“Affine” vector spaces with groups?

I wish to consider a structure that is like an affine space, but does not use a vector space as the affine structure, rather uses a group. That is, we shall "forget" the scaling structure of the vector space, while still keeping the group structure:

I define an algebraic structure AffineGroup $$(G, S, -, \curvearrowright)$$ where:

• $$S$$ is any set of elements
• $$G \equiv (G_{set}, e, *)$$ is a group
• $$-: S \times S \rightarrow G_{set}$$ is a "distance function"
• $$\curvearrowright : G_{set} \times S \rightarrow S$$ is a group action of $$G$$ on $$S$$.
• $$\forall s \in S, (s - s) = e$$
• $$\forall s_1, s_2 \in S,~ (s_2 - s_1) \curvearrowright s_1 = s_2$$

Has such a structure been studied in the literature? (I feel it must have been).

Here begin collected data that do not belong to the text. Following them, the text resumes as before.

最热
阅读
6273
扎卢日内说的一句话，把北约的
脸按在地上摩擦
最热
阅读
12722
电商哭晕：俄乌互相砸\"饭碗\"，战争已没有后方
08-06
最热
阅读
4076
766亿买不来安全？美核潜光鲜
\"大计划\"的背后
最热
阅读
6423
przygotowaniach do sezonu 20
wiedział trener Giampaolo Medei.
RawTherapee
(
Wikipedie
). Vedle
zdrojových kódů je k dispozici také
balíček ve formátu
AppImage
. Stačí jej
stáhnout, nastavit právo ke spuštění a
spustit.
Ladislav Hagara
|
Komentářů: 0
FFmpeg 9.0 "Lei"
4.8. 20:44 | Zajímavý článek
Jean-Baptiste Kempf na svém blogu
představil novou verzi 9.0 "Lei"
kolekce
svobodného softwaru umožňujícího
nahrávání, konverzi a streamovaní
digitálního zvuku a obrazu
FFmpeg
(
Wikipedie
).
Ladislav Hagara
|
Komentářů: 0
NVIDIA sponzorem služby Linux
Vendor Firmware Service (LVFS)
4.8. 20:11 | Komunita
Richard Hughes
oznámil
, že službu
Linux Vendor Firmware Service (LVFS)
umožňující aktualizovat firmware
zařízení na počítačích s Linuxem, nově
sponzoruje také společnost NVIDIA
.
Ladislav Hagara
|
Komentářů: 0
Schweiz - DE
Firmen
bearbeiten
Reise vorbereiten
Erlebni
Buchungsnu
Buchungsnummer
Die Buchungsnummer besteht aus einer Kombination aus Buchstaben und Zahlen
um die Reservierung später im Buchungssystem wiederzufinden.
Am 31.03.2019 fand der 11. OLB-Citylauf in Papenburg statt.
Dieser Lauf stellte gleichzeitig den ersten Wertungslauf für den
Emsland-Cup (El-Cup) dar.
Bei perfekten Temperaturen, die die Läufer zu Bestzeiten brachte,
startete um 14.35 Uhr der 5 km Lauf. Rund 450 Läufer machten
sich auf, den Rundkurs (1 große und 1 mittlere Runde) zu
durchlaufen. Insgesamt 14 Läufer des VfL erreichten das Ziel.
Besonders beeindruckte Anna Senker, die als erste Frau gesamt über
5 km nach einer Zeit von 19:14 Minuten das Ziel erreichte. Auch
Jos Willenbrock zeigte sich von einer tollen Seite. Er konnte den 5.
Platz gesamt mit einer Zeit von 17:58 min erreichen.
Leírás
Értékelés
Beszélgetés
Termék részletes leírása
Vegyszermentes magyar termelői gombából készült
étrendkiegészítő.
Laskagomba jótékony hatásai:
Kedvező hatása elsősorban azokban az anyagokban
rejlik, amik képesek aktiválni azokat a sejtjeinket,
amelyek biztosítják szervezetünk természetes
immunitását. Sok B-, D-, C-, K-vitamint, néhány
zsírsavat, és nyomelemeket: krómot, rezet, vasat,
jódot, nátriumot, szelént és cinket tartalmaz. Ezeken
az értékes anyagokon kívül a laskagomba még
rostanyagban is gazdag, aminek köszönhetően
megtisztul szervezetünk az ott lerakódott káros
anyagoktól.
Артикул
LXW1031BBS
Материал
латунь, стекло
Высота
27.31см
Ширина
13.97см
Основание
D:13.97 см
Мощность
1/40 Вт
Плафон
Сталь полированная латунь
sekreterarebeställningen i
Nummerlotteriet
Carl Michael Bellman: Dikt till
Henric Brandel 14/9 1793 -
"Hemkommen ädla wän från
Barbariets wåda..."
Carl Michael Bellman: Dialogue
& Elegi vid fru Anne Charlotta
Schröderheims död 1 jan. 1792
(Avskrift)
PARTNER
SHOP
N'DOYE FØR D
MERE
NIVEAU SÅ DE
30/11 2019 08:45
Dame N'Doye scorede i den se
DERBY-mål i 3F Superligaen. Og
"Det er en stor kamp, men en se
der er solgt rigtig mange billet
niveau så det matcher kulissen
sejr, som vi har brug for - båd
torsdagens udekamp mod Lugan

What is this structure called, and where can I look for more about this?

Also, bonus question: Must $$G$$ be abelian? Can we consider a non-commutative group (unlike the vector space case, where we needed to have $$(V, +)$$ be abelian.

Thanks to @Eic Wofsey for the link!

It appears that this algebraic structure is called as a Torsor.